For avoiding the data redundancy problem of TCI in the case of overlapping segmentations, we could take the JTI approach as exemplified in the SQL table model shown in Figure 16.12 below. This model connects tables representing subclasses (subtables) to tables representing their superclasses (supertables) by defining their primary key column(s) to be at the same time a foreign key referencing their supertable's primary key. Notice that foreign keys are visualized in the form of UML dependency arrows stereotyped with «fkey» and annotated at their source table side with the name of the foreign key column.

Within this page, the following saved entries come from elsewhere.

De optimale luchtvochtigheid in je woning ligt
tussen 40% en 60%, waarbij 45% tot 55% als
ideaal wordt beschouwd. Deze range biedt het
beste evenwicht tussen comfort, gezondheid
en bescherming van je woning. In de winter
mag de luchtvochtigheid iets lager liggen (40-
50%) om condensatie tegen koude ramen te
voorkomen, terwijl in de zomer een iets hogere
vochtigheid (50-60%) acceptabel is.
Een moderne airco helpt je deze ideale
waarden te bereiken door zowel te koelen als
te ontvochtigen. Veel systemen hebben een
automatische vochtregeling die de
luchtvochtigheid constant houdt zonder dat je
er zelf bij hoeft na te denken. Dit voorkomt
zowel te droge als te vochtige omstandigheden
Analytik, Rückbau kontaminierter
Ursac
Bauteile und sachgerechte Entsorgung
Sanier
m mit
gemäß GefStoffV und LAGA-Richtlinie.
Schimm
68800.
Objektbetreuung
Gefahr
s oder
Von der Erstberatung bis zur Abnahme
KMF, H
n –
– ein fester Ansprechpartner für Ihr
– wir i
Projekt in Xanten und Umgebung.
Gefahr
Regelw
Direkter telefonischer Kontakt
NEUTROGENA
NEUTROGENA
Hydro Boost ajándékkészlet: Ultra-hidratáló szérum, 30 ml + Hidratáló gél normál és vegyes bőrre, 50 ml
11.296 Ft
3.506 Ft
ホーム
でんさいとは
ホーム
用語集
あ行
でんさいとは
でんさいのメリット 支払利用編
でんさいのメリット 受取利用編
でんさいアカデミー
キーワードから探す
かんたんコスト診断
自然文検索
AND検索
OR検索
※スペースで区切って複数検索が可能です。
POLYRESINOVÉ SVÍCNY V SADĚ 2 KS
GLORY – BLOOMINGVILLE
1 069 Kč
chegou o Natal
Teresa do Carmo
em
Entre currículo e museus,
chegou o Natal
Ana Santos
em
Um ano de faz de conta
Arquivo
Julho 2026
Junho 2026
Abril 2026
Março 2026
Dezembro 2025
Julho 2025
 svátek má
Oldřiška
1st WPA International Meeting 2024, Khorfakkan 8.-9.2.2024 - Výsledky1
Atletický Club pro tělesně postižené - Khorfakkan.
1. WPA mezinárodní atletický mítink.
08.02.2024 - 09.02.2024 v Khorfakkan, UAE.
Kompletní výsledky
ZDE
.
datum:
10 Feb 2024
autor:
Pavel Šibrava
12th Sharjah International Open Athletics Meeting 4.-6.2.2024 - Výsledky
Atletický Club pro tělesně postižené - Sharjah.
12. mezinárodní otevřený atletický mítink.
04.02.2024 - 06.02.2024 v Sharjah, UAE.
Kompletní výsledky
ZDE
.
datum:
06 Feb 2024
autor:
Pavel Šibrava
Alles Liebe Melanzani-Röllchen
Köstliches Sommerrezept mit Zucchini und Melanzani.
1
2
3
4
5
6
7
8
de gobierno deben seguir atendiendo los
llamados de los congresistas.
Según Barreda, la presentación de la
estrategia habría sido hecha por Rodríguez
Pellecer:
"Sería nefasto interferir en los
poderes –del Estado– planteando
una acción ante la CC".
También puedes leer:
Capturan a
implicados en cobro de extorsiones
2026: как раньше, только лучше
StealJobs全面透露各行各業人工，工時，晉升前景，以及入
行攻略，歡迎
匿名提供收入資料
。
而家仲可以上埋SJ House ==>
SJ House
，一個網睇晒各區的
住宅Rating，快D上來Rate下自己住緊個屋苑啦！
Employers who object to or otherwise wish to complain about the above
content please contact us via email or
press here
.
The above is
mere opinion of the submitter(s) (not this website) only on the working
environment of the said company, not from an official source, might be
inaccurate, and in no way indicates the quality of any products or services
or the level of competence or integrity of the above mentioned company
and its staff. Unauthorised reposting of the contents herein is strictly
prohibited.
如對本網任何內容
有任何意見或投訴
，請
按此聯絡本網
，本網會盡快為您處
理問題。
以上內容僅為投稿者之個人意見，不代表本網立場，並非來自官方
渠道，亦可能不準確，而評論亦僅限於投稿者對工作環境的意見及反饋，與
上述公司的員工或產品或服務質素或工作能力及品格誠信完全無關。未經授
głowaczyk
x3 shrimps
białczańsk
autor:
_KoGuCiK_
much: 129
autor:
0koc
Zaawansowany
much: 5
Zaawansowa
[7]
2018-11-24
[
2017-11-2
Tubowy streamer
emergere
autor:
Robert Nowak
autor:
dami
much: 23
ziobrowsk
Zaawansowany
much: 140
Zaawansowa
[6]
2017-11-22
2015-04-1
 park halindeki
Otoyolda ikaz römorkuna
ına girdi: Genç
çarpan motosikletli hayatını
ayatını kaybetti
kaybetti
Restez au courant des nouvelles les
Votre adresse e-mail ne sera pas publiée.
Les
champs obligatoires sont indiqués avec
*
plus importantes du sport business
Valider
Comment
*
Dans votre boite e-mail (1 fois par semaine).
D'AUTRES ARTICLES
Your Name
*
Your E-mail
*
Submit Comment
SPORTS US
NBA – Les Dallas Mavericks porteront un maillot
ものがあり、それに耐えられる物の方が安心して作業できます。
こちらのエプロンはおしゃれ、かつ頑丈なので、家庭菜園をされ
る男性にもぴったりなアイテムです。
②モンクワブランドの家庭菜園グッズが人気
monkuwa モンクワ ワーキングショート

An example of an admissible population for this model is the following:
people | |
---|---|
person_id | name |
1001 | Harry Wagner |
1002 | Peter Boss |
1003 | Tom Daniels |
1077 | Immanuel Kant |
authors | |
---|---|
person_id | biography |
1001 | Born in Boston, MA, in 1956, ... |
1077 | Immanuel Kant (1724-1804) was a German philosopher ... |
employees | |||
---|---|---|---|
person_id | emp_no | ||
1001 | 21035 | ||
1002 | 23107 |
managers | |||
---|---|---|---|
person_id | department | ||
1002 | Sales |
Pros of the JTI approach: (1) Subtyping relationships and the structure of class hierarchies are explicitly preserved. (2) Data redundancy in the case of overlapping segmentations is avoided.
Cons: (1) The main disadvantage of the JTI approach is that for querying a subclass, join queries (for joining the segregated entity data) are required, which may create performance issues.